Autant de personnalités qui pendant des décennies ont eu accès aux médias et ont pu distiller leur pensée et leurs idéaux sous prétexte d’incarner la libération des mœurs, un esprit soixante-huitard et un certain génie.
Pour ces présumés coupables, accusés d’inceste, de pédophilie, de viol ou de harcèlement sexuel, on dénonce un chantage, d’odieuses calomnies venant de personnes désaxées en mal d’argent et de notoriété. Pourtant, il en faut du courage pour oser dénoncer à visage découvert un parent, un ami, un proche, un homme puissant et prendre le risque de se mettre à dos les nombreux soutiens de ces présumés coupables. Quelle saveur peut donc avoir l’argent quand on est accusé de mensonges et de calomnie? Quelle est donc cette notoriété qui mérite d’être construite sur des accusations mensongères?
C'est à croire que la victimisation est devenue la nouvelle starification. Hier encore, on devenait star en entrant dans un loft sous vidéosurveillance et aujourd’hui, il suffirait de faire son coming out victimaire? Allons donc.
Au Maroc, beaucoup d’entre nous se reconnaissent dans les courageux témoignages de ces victimes qui n’ont plus rien à perdre. Pourtant, nous ne sommes pas prêts pour autant à sauter le pas des révélations et à dénoncer nos bourreaux… Cet oncle aux mains baladeuses, ce père en qui on avait toute confiance, ce grand-père à qui on donnerait le bon Dieu sans confession, cet ami de papa qu’il nous faut appeler «3ammi» par respect, cet imam loin de tout soupçon, ce professeur si respecté, ce patron tout puissant… Sans oublier les femmes qui, on oublie un peu trop souvent de le dire, sont elles aussi des agresseurs potentiels.
Mais encore aujourd’hui, à moins d’être pris en flagrant délit, ces bourreaux dorment sur leurs deux oreilles, bien conscients que la hshouma est la meilleure des muselières pour les victimes, et confortés par un appareil judiciaire qui tend bien souvent à incriminer ces mêmes victimes… A moins que celles-ci ne meurent.
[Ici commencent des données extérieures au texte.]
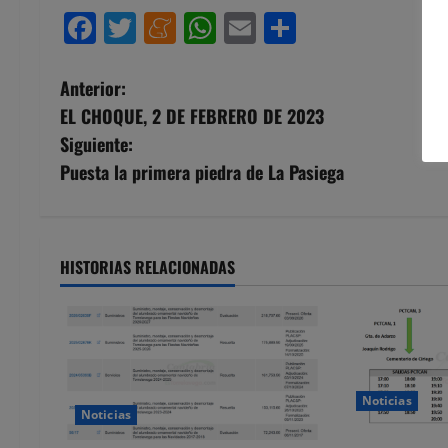
Facebook
Twitter
Meneame
WhatsApp
Email
Compartir
N
Anterior:
EL CHOQUE, 2 DE FEBRERO DE 2023
a
Siguiente:
v
Puesta la primera piedra de La Pasiega
e
g
HISTORIAS RELACIONADAS
a
c
i
Noticias
Noticias
ó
Et c’est bien là le drame, on ne reconnait son statut de victime incontestée à une personne qu’une fois que celle-ci n’est plus de ce monde. Faut-il en arriver là?
La prise de parole et la dénonciation de ce type de crimes sont les étapes cruciales d’un travail nécessaire, salvateur pour panser nos blessures physiques et psychologiques. Il ne peut se faire sans une confiance totale en la justice de notre pays, en son impartialité, en sa détermination implacable à punir les coupables, aussi puissants soient-ils. Sans cela, nous continuerons d’endosser d’horribles secrets qui ne peuvent que gangréner nos relations familiales et sociales, et dans certains cas aussi, reproduire l’indicible.
Mais outre ce reformatage de l’appareil judiciaire et des textes de lois, il nous faut nous affranchir de ce tabou qu’est la hshouma, et auquel on associe à tort des valeurs de respect et de dignité. Se taire et se cacher pour préserver les autres, pour ne pas choquer, pour ne pas attirer la critique, pour ne pas heurter le regard désapprobateur de la communauté, pour préserver l’unité familiale, est aujourd’hui encore la pire des violences que l’on s’inflige et que l’on inflige à nos enfants.
Le temps n’est-il pas venu à notre tour de revoir notre définition de la vie en collectivité, quitte à y perdre certaines valeurs marocaines qui nous sont chères? Car le vivre-ensemble auquel nous sommes tant attachés ne peut avoir aucun sens sans le respect et la protection de l’individu.